How have you kept shoppers loyal to Super 1 Foods? What makes people keep coming back?
We try hard to be friendly and nice. You always want to try to have the best product available, whether it’s produce, or meat, bakery, or deli. You work hard to see that you have the best show possible.
Price is important too. You can’t give everything away, but people care about pricing and that’s something we’ve always tried to do, especially since we’ve gone from Ron’s Thrift to Harvest Foods to Super 1. We try to be very competitive price-wise. My son takes care of that. He follows pricing closely to make sure we’re getting our share of bargains when they come up.
We try to hire the best people we can. We have people who have been with us for 43, 44 years out of the 50 I’ve been here. They’re good folks. Hopefully, we’ll be able to continue to do that. We work closely with the high schools all around us and try to hire the best kids we can and bring them up. We have college kids who go to college, come back at Christmas and Thanksgiving to work while we let somebody else go on vacation. It’s worked well for us. We try to take really good care of them.
You recently opened a store in Oldtown, Idaho. Do you have plans to keep expanding?
We’ll probably start another new one next year. We’re already working on that one to see where and when. We try to keep moving. It takes at least a full year to get a store built. If we start next year, it’ll be 2022 before it opens. It takes about that long to find a location, get all the permits, get the contract, and then to fill it with groceries. This last one was the biggest challenge we’ve had, because of the shortages of product. It took a full 3 1/2 months to get the store full enough to be able to open. We’re hoping the next one will be easier and faster, but you never know.
Minimum wage has been in the spotlight in the past couple of years. What are your thoughts on efforts to raise the minimum wage?
Idaho’s minimum wage is $7.25 an hour.
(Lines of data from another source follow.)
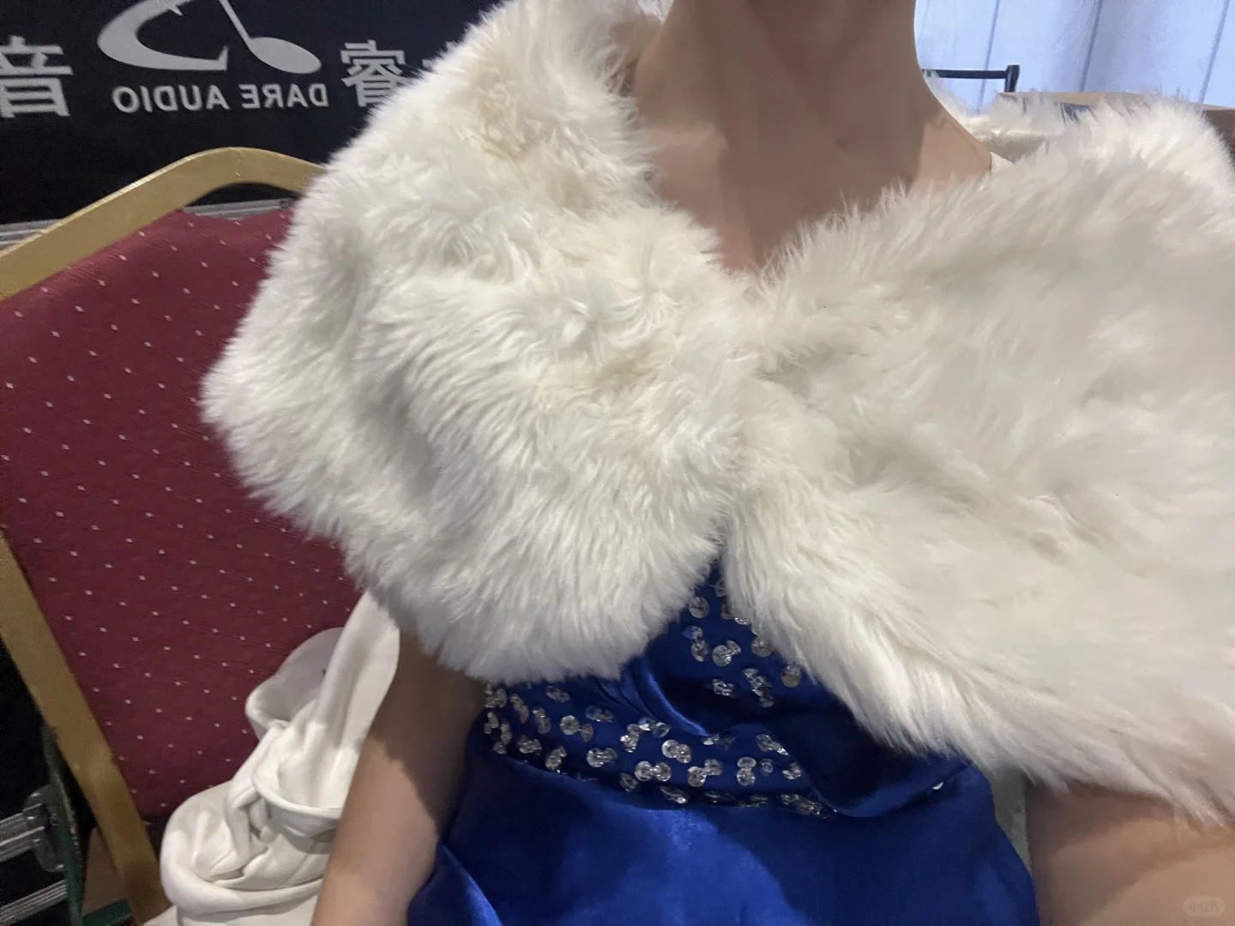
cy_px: 463
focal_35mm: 23
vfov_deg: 58.9
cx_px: 618
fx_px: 821
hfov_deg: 73.9
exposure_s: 1/50
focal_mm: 2.71
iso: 320
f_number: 2.2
But you can’t hire anyone for that. That’s a fallacy. They can leave minimum wage at whatever level they want, but you have to pay a prevailing wage to get anybody to work for you. It’s $13.50 per hour minimum in Washington. We always hope not to have to start at $13, but we do start at anywhere from $10 to $13 per hour.
Washington’s minimum wage is going to be $15 in one more year. Idaho hasn’t moved. But it doesn’t make any difference. You have to have the prevailing wage. Whatever the guy down the street is offering, you’ve got to do pretty close to it or you don’t get any help. If you want the real good employees, you have to pay more. That’s just the way it is. It doesn’t matter what the state minimums are.
Is it challenging to be in a border town that competes with Washington for workers?
We’ve never worried about it. We had stores in Washington, in Spokane, and we sold them all because I wanted to focus on the smaller towns in Idaho and Montana. We’re right across the river from Washington at Oldtown. But we’re able to hire enough people to sufficiently take care of what we need.
You say you’re focusing more on small towns. Why is that?
You can be friendlier. We’ve had much better luck hiring in smaller towns.
Some of our smaller towns now are not smaller towns anymore. When we opened our first store in Coeur d’Alene in ‘85, the population was probably about 15,000, and it’s now close to 50,000. The population of Post Falls has probably tripled since we opened that store. It’s fun to see all the new people moving in. If we didn’t have the new move-ins, with all the new competition, we’d probably be starving to death.
If you weren’t in the grocery industry, what would you want to be doing instead?
I’d be a cowboy. I’d like to ride out in Montana or Wyoming on the range. It’s a lousy way to make a living, but it would be fun. It’s just something different. That’s one I always think about. It would be fun to be independent and just have to worry about one horse. But I like to be around people, and a cowboy wouldn’t be around people, so I probably wouldn’t like it.
This interview has been edited for length and clarity.